Isso só poderá ser feito nos primeiros meses do novo governo, quando há ainda força para tanto.
Quando falamos em crimes,
- falamos tanto da responsabilidade direta pela gestão da pandemia,
- quanto pelos crimes cometidos no processo eleitoral.
O Tribunal Penal Internacional aceitou analisar a abertura de processo contra Bolsonaro por genocídio indígena na gestão da pandemia.
- Há farto material levantado pela CPI da Covid, demonstrando os crimes de responsabilidade do governo
- que redundaram em um país com 3% da população mundial contaminada e 15% das mortes na pandemia.
Punir os responsáveis não tem nada a ver com vingança, mas com respeito à população. Essa é a única maneira de fornecer ao estado nacional balizas para ações futuras relacionadas a crises sanitárias similares, que certamente ocorrerão.

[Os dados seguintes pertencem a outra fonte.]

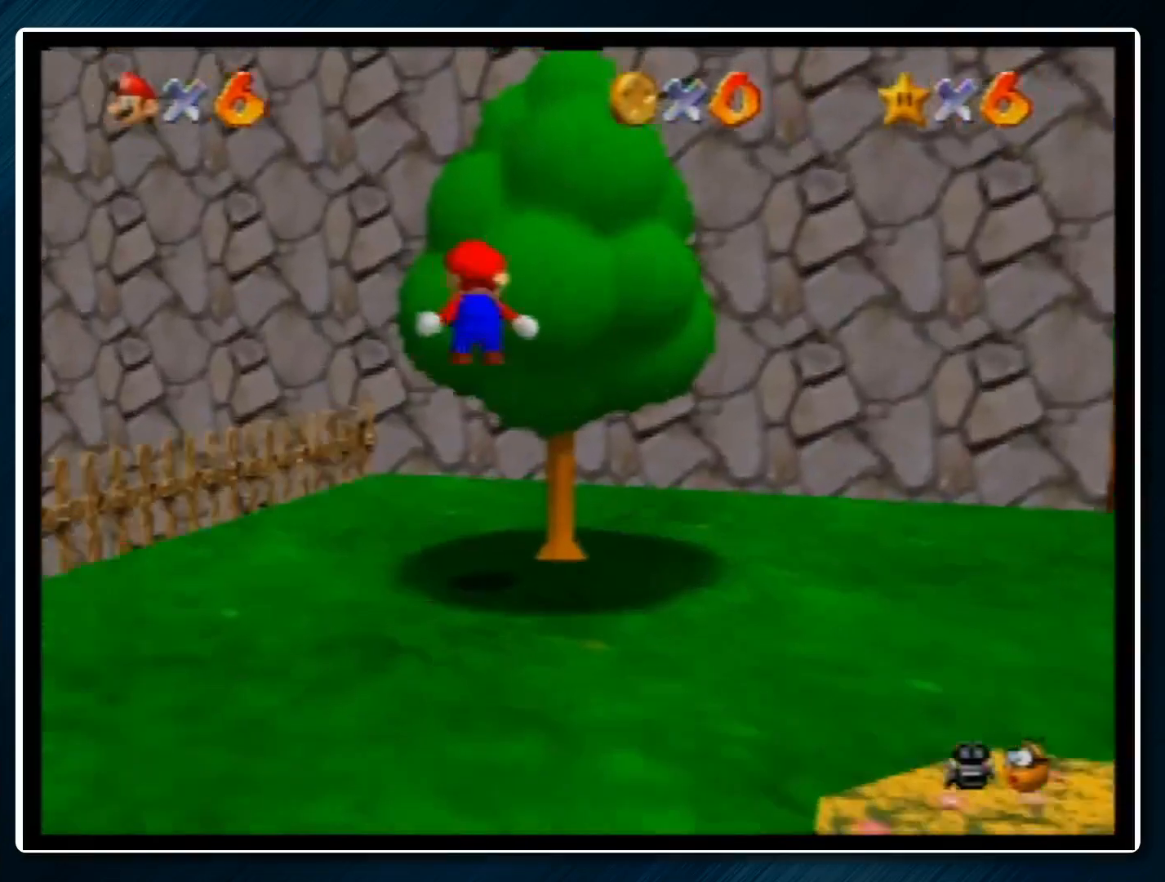
{"buttons": [], "left_stick": "up", "events": [[100, "C_LEFT", "up"]]}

Por outro lado, o Brasil conheceu duas formas de crimes eleitorais.
- Primeiro, o crime mais explícito, como o uso do aparato policial para impedir eleitores de votar, para dar suporte a manifestações golpistas pós-eleições. A polícia brasileira é hoje um partido político.

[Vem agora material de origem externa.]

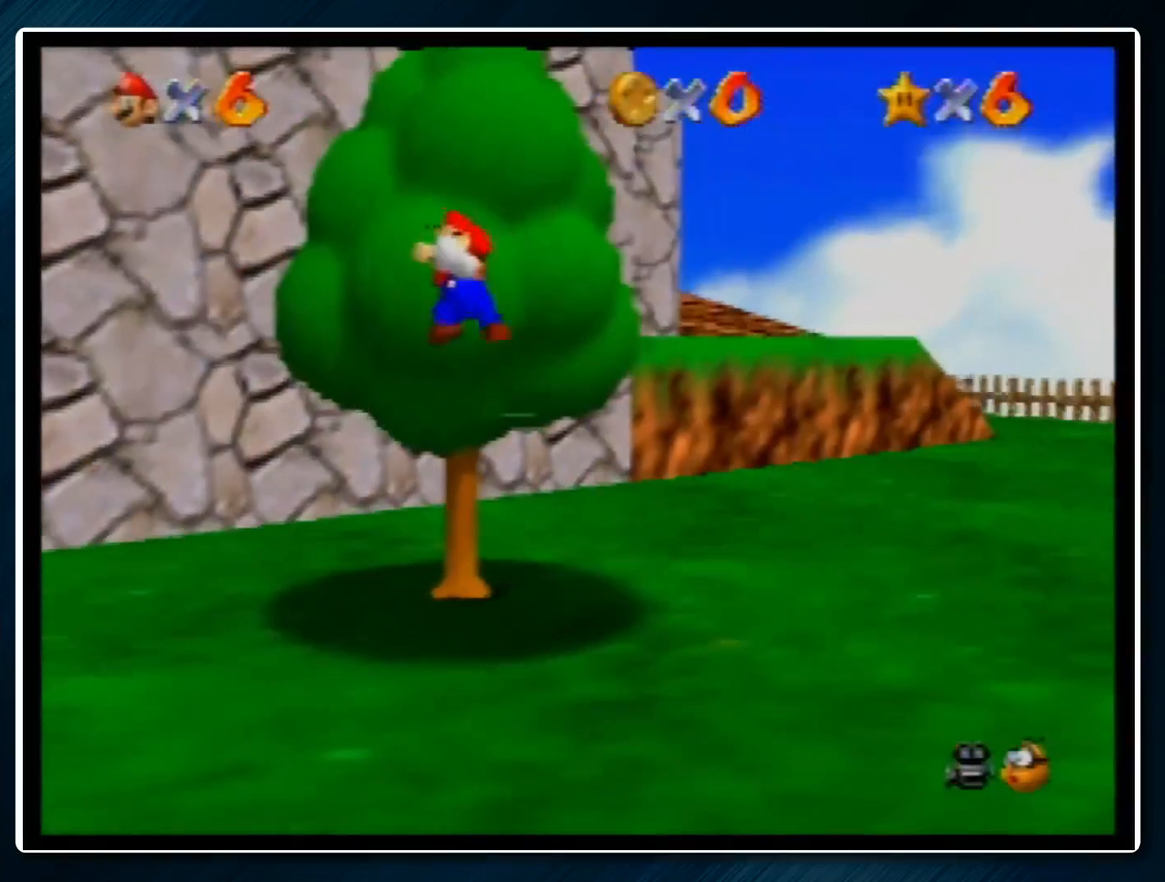
{"buttons": ["A"], "left_stick": "up", "events": [[400, "A", "down"]]}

- Segundo, o pior de todos os crimes contra a democracia: a chantagem contínua das Forças Armadas contra a população.
- Forças que hoje atuam como um estado dentro do estado, um poder à parte.
Espera-se do governo duas atitudes enérgicas:
- que coloque na reserva o alto comando das Forças Armadas que chantageou a República;
- e que responsabilize os policiais que atentaram contra eleitores brasileiros, modificando a estrutura arcaica e militar da força policial.
Se isso não for feito, veremos as cenas que nos assombraram se repetirem por tempo indefinido.
Não há nada parecido a uma democracia sem uma renovação total do comando das Forças Armadas e sem o combate à polícia como partido político.
A polícia pode agir dessa forma porque sempre atuou
- como uma força exterior,
- como uma força militar a submeter a sociedade.
Se errarmos mais uma vez e não compreendermos o caráter urgente e decisivo de tais ações,
- continuaremos a história terrível de um país fundado no esquecimento
- e que preserva de forma compulsiva os núcleos autoritários de quem comanda a violência do Estado.
Mobilizar a sociedade para a memória coletiva e suas exigências de justiça sempre foi e continua sendo a única forma de efetivamente construir um país.